Garden Portrait: The Lost Gardens of Heligan Part I

One of the gardens in Cornwall that I have wanted to visit for some years is The Lost Gardens of Heligan. Home to the Tremayne family for over 400  years between 1770 and 1914 four generations created a thriving, almost self-sufficient community. After the Great War the estate fell into disrepair and decades of neglect together with the storm of 1990 should have seen the end. The derelict gardens were discovered by Tim Smit and John Willis (Tremayne descendant) in 1990 and in a tiny room in one of the walled gardens the reason for it demise was found. A motto etched into the limestone walls in barely legible pencil still reads “Don’t come here to sleep or slumber” with the names of those who worked there signed under the date – August 1914.

Finally, this year, 2014 the centenary of World War 1, I managed to get there. I hope you enjoy it as much as I did. This first post is of the Pleasure Grounds and Northern Gardens as I have far too many photos to put everything in one post.

Spring Notes:
Camelias, rhododendrons & magnolias. Frogs and toads mating, birds nesting. Daffodils, wallflowers & ranunculus. Peach, apple, pear & quince blossom. Rhubarb, asparagus & wild garlic. New-born Dexter calves.

Source of information: The Lost Gardens of Heligan website and leaflets.

The first thing to catch my eye were the pots of tulips at the garden entrance. There is a tearoom, a shop and garden centre as well as a farm shop which you can visit for free.

(please click on an image to scroll through a gallery)

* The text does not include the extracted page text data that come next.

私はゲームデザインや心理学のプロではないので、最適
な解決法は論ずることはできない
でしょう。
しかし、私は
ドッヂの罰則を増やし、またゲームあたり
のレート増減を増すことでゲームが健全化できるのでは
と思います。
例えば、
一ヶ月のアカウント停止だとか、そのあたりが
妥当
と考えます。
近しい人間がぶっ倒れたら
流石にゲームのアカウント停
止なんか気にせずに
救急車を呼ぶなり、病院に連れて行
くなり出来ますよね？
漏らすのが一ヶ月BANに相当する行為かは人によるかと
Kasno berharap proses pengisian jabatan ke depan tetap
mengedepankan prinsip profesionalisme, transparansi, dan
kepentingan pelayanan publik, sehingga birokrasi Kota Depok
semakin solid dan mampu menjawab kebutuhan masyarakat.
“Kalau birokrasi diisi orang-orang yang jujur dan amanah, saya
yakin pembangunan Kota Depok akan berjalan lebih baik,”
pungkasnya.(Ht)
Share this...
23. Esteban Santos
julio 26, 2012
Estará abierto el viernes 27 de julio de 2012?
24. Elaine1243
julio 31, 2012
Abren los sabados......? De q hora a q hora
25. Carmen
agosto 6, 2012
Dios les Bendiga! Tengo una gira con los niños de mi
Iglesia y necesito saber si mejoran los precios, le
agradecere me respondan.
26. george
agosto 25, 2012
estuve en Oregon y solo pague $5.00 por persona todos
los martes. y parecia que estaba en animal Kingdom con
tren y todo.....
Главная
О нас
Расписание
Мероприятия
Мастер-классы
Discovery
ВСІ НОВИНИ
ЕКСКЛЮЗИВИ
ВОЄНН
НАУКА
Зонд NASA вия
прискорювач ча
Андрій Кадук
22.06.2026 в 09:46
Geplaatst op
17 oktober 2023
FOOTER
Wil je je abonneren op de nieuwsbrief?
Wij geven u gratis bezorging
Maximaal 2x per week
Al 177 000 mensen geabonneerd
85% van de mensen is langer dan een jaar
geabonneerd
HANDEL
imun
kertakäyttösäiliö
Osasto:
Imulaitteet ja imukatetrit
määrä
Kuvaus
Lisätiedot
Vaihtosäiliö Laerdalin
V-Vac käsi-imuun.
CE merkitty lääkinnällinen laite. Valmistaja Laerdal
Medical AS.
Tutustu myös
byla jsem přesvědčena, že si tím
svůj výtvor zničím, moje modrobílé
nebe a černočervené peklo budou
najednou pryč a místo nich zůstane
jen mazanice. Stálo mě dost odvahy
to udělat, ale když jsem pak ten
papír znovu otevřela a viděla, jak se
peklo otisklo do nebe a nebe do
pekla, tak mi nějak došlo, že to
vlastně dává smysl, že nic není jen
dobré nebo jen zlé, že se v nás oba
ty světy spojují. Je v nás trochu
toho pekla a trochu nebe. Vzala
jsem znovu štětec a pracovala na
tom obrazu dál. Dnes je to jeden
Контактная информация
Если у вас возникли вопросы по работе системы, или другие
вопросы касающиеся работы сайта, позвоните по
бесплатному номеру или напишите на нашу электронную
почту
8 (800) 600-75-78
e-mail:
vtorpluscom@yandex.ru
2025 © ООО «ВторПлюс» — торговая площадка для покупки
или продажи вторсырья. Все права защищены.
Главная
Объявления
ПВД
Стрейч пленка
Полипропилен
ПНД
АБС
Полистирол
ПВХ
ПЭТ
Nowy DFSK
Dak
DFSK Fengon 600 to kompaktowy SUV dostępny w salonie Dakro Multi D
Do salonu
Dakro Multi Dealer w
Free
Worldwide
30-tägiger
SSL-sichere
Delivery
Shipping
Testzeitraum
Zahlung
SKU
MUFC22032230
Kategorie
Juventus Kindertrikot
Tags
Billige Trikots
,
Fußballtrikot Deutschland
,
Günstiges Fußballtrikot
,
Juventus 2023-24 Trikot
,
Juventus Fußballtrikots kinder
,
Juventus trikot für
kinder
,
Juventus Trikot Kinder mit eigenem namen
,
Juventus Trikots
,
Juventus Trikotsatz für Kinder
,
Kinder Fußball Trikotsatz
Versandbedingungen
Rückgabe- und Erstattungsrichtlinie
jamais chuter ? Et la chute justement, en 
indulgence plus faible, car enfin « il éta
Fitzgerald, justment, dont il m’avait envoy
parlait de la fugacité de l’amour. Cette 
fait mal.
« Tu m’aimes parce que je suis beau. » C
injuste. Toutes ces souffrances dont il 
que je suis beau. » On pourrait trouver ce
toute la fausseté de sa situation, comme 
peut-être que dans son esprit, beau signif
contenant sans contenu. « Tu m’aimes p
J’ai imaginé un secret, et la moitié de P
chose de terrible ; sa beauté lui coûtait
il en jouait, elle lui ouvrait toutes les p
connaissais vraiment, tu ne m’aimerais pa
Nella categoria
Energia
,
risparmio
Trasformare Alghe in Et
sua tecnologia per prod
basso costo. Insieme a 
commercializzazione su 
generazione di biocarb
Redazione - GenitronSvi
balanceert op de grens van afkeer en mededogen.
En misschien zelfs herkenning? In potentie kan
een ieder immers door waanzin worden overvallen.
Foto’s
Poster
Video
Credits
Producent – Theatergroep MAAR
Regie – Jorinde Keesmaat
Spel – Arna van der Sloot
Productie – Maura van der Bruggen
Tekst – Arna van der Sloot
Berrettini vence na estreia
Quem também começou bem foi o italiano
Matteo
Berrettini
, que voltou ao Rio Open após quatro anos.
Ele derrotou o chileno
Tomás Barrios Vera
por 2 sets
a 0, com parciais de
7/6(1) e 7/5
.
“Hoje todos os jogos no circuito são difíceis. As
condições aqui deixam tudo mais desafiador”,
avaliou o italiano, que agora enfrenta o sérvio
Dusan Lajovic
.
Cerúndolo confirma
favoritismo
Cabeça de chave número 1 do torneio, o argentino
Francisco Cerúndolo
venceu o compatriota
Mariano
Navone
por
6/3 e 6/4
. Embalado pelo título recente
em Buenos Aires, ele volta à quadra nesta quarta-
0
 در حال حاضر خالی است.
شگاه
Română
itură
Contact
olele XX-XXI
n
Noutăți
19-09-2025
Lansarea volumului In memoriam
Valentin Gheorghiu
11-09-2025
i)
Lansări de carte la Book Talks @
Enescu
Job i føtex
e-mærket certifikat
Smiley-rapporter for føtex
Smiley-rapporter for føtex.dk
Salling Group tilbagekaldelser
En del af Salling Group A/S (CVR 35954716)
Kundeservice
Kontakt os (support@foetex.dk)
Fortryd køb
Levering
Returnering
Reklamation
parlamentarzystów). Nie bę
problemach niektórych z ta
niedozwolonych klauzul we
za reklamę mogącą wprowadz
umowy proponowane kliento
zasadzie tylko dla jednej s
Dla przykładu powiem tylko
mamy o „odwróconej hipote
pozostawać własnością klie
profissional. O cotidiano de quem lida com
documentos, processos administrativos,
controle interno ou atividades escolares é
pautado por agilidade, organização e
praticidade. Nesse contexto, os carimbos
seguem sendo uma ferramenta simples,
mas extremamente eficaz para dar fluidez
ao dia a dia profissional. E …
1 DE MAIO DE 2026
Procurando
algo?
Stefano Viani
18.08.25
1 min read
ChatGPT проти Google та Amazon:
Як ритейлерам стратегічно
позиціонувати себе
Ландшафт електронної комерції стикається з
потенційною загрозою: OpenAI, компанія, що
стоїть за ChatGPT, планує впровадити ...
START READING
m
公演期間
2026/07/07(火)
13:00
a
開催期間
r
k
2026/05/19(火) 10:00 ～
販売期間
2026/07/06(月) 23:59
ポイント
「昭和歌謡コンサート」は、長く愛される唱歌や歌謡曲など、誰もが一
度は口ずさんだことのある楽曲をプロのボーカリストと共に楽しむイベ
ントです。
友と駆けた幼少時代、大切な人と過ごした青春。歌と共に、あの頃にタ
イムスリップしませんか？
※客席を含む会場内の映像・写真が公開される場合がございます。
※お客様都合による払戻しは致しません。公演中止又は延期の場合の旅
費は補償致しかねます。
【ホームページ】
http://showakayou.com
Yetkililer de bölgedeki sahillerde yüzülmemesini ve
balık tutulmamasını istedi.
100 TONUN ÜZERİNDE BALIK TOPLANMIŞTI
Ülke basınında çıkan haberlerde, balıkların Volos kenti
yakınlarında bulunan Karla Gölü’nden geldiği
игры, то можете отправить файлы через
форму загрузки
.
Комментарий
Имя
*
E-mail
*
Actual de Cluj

Once through the ticket office you enter into Flora’s Green where paths wind through and around the Pleasure Grounds where intricate gardens were inspired by the Tremaynes’ passion for travel and the garden trends of the Victorian age. It is home to the National Collection of Camellias and Rhododendrons introduced to Heligan pre-1920.


The Beacon path leads you past a pretty dovecote to the Northern Summerhouse with a view to the sea (and yes that is a crow sneaking into the doves’ home).



View over towards Mevagissey Bay

 A pretty cobblestone walled garden awaits, overhung with a delicate pink rhododendron with more pots of tulips and narcissus and a tranquil pond with a pretty fountain.

Continue along the Eastern Ride through ‘New Zealand’, past the Crystal Grotto and the Wishing Well to the Well Area.


“New Zealand”


Where you find another lovely dovecote. And the entrance into the walled flower garden with its Peach House, Vinery and Citrus House and beds of jewel-like ranunculus.

Go through the centre of the Flower Garden and enter the Sundial Garden which backs onto the private Heligan House.


Outside the garden is a huge Euphorbia mellifera (honey spurge) with small, honey-scented, bronze-tinted flowers.


From here enter the Melon Yard from where you can access the delightful small Italian Garden and the very large walled Northern Gardens which are restored working gardens growing over 200 varieties of mainly heritage fruit and vegetables.

Leaving the Italian Garden behind head back towards the Garden exit along the Western Ride or via the Ravine, which is rather more uneven.

Now you could leave the gardens as we have arrived back at the ticket office, but if you want to continue to explore these special gardens then you still have Heligan Wild, woodlands, lost parkland, rich pastures with herds of Dexter cattle and magical mud sculptures in the Woodland Walk. In the Lost Valley you can look for bird-life from the Shepherd’s Hut or Wildlife Centre. And there is the Sub-tropical Jungle, a steep-sided valley garden with a unique micro-climate.

Click here to see the second part of this walk.

And if you enjoy walking, whether in a garden or alongside a river, or by the coast then join Jo’s Monday Walks where you are in for further treats, or where you can share your walk with us.

38 thoughts on “Garden Portrait: The Lost Gardens of Heligan Part I

  1. Reblogged this on Under a Cornish Sky and commented:

    As the weather down here continues to be gruesome there will be no walks in gardens happening for a while. Some of you may have seen my recent night walk in the Lost Gardens of Heligan, but you might not have been around when I wrote about them back in June 2014 when I visited during the daylight hours. Some of the photos might seem familiar as it appears I took very similar shots in the dark!

    Happy Saturday 🙂

  2. Tulips! Here they only grow if forced and even then the flowers don’t last long because it is too warm for them I’m planning this year to visit Floriade in Canberra where the tulips are supposed to be excellent. Lovely post, Jude.

    • I have seen photos of the Floriade and it looks amazing. Of course Canberra gets the cold that most of Australia doesn’t. I hope my tulips are as successful this year, but it has been a very wet winter so far 😦

  3. I see from the comments that I have been with you before for a look round Jude, but once is never enough for looking at such beautiful gardens I’m so pleased you have revisited them for us.